- [PAGE]
==================================================

# Dale Earnhardt Memorial Worship Room



## Maggie Cummings (Mar 30, 2011)

I have been a DE fan for 25 years or so. And as a long distance truck driver I had the opportunity to collect a lot of Dale Earnhardt stuff. Some of it's worth money some of it's not. I have his North Carolina driver's license as an example. I have a lot of t-shirts that have never been worn.I don't wear t-shirts. But I probably have 20 of them. I might sell one if somebody made an offer. /This is what's called a mechanical bank. It's made out of cast iron, is very heavy and worth about $500. You put a quarter in the holder on the car and push the button and the car goes down the 6 inch track and across the finish line and the flag holder drops the checkered flag and the quarter is dropped into the bank. It's a fun thing...







This is a book case full of cups, and pictures, and my favorite 2 lunch boxes...






These are calendars from every year since 1985. I always have a Dale Earnhardt calendar in my kitchen...I have one now...






This book case is in the living room, on the right is a Dale Earnhardt wrist watch still in the box unopened and on the left is a Rubik's (spelling?) cube and those pictures were drawn by my father...the one on the right is my mother...






Here is my computer desk and you can see pictures of Dale Earnhardt and Jeff Gordon on top. The books are my Little House on the Prairie collection...






Here's a couple of flags and a chair someone made out of yarn with a Dale Earnhardt waste basket next to a couple of habitats... one has Ginger in it, she's a blind Eastern box turtle and the other is a blind Ornate box turtle named Bright 
Eyes...









Like I said...some of it's worth money and some is not. Some is just stuff...





Here's just some more stuff...




Here's a couple of clocks...




This is a soft sided cooler, I took it to the race in Fontana and it was a hot day but I still had ice and cold soda after the race was over. This is a really good cooler...

==================================================

- [TASK BRIEF] Repeat the Dale Earnhardt collection post from "Here's just some" to "really good cooler...", substituting "ice chest" for "cooler" throughout.

- [DATASET]
==================================================

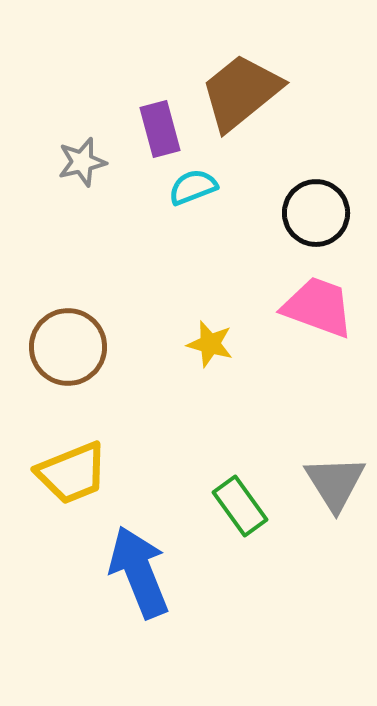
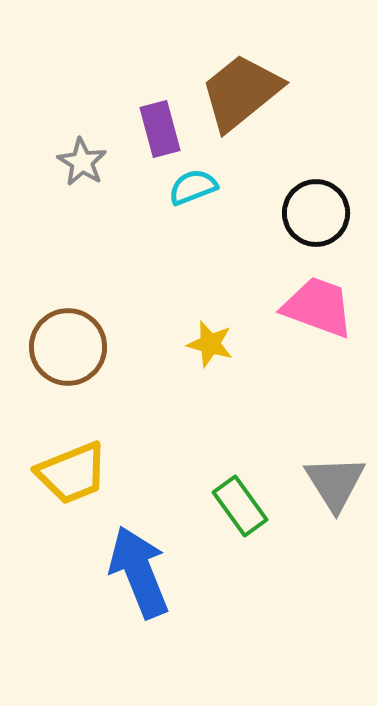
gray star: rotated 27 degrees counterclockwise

==================================================

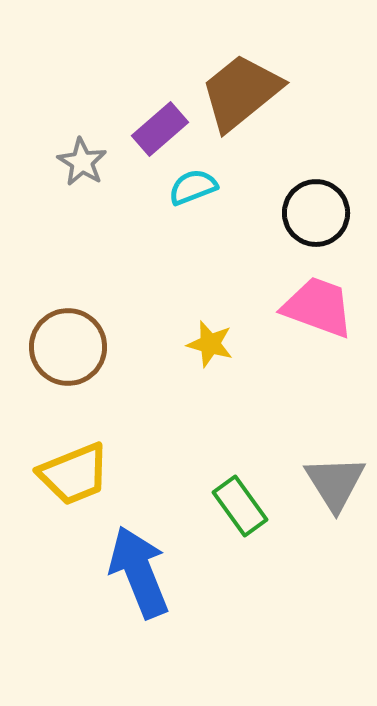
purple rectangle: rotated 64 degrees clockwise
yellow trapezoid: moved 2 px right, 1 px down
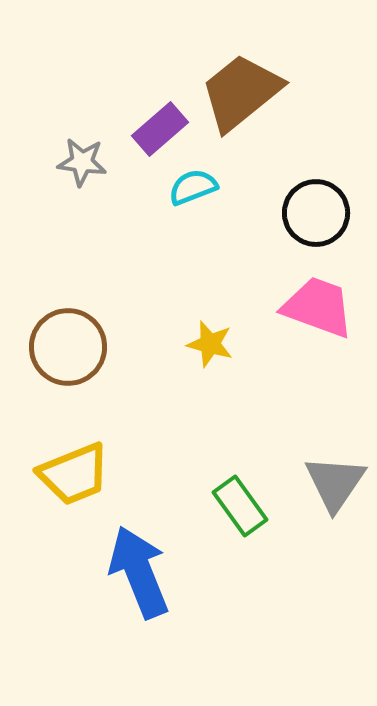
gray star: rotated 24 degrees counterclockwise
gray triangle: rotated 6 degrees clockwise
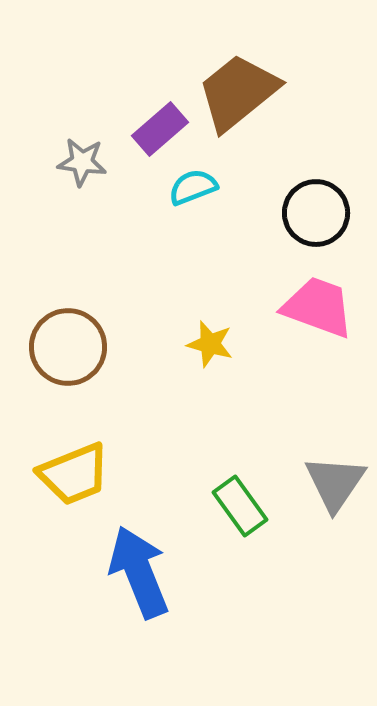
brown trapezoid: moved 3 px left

==================================================

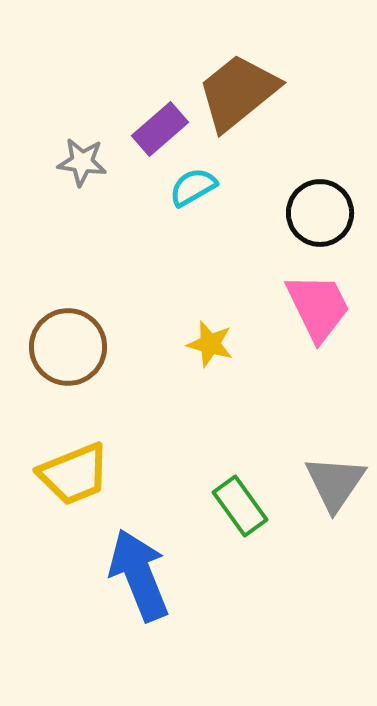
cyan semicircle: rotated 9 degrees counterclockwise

==================================================

- [OUTPUT FOR THIS EXERCISE]
Here's just some more stuff...




Here's a couple of clocks...




This is a soft sided ice chest, I took it to the race in Fontana and it was a hot day but I still had ice and cold soda after the race was over. This is a really good ice chest...